Realistic Depiction of Contemporary India: 

In An Old Country, the poet expresses his deep anguish over the downfall of India, which once boasted of being one of the greatest civilizations of the world. The dead grandfather's soul seems to be silently protesting over the tragic downfall of their beloved country. In his volume, A Father's Hours which consists four poems, Mahapatra reveals contemporary socio-political reality but his approach is neither comprehensive nor penetrating. However, the poet evinces his sharpened sensibility towards the presentation of the multiple problems facing India. The poet sees a barren world around him feels epidemics in the poisoned air and notices dusty streets stretching away like disgruntled socialists. The poet contrasts the homeless beggars drifting on the stone steps of the old mosque with the world's beautiful people, there, beyond, dying so beautiful humility can't touch them. 

Conception of Love: The poet's love poems, few in number, are rational and not emotional. Lost, one of his finest love poems, reveals how something goes wrong in a man's love for a woman. To the poet love is aligned with sex. Sexual fulfilment alone leads to the realization of love. The Logic describes consummation of love. A Missing Person is a memorable poem on the theme of love. It reveals the poignancy of separation in love. A love-lorn woman contemplating on her life with introspection seeks to see her reflection in a mirror in a dark room but she is disappointed. She is haunted by a sharp sense of loss and loneliness, as her lover, who has sexually enjoyed her, is away. 

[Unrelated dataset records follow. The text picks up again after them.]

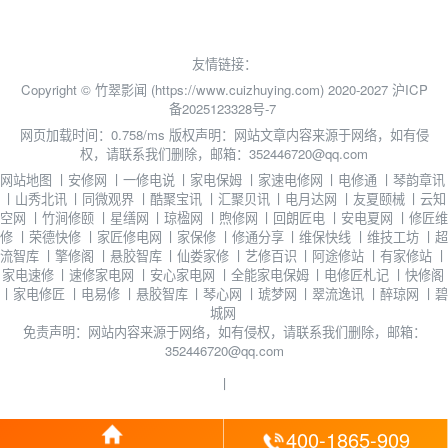
友情链接：
Copyright © 竹翠影闻 (https://www.cuizhuying.com) 2020-2027
沪ICP
备2025123328号-7
网页加载时间：0.758/ms
版权声明：网站文章内容来源于网络，如有侵
权，请联系我们删除，邮箱：352446720@qq.com
网站地图
丨
安修网
丨
一修电说
丨
家电保姆
丨
家速电修网
丨
电修通
丨
琴韵章讯
丨
山秀北讯
丨
同微观界
丨
酷聚宝讯
丨
汇聚贝讯
丨
电月达网
丨
友夏颐械
丨
云知
空网
丨
竹涧修颐
丨
星缮网
丨
琼楹网
丨
煦修网
丨
回朗匠电
丨
安电夏网
丨
修匠维
修
丨
荣德快修
丨
家匠修电网
丨
家保修
丨
修通分享
丨
维保快线
丨
维技工坊
丨
超
流智库
丨
擎修阁
丨
悬胶智库
丨
仙娄家修
丨
艺修百识
丨
阿途修站
丨
有家修站
丨
家电速修
丨
速修家电网
丨
安心家电网
丨
全能家电保姆
丨
电修匠札记
丨
快修阁
丨
家电修匠
丨
电易修
丨
悬胶智库
丨
琴心网
丨
琥梦网
丨
翠流逸讯
丨
醉琼网
丨
碧
城网
免责声明：网站内容来源于网络，如有侵权，请联系我们删除，邮箱：
352446720@qq.com
丨
400-1865-909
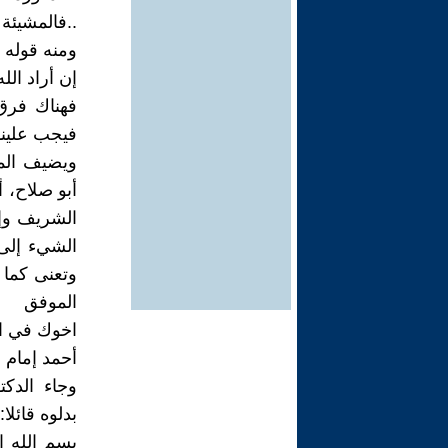
..فالمشيئة 
إن أراد الل
فهناك فرق
فيجب علينا 
ويضيف المع
أبو صلاح، 
الشريف وإ
الشيء إلى 
وتعنى كما ق
الموفق
اخوك في ال
أحمد إمام
بدلوه قائلا:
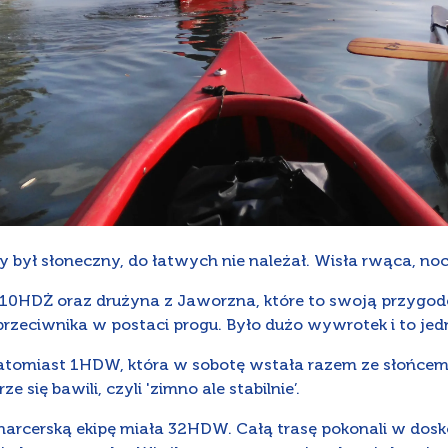
 był słoneczny, do łatwych nie należał. Wisła rwąca, no
10HDŻ oraz drużyna z Jaworzna, które to swoją przygodę
rzeciwnika w postaci progu. Było dużo wywrotek i to jedn
atomiast 1HDW, która w sobotę wstała razem ze słońcem
 się bawili, czyli 'zimno ale stabilnie’.
arcerską ekipę miała 32HDW. Całą trasę pokonali w dosko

Thus it may be observed that the poet's dominant concern in his poetry is the vision of grief, loss, dejection and rejection. The tragic consciousness does not seem to operate in the work of any other Indian poet in English as disturbingly as in that of Jayanta Mahapatra. ‘The sombre wind'. ‘The darkened room’ and ‘The intrigues at my fingertips’ these objects and images put their unmistakable emphasis on the sombre vision. When the poet deals with the themes of trade in flesh, poverty and destitution, his skill and subtlety do not fail him. The poet often excels in writing love poetry, especially poetry which expresses the fragility as well as stasis of inter-personal relationships. Lost is one of his best love poems. The Logic too is a great success. The poet always depicts the encounter between a man and a woman in a gripping manner.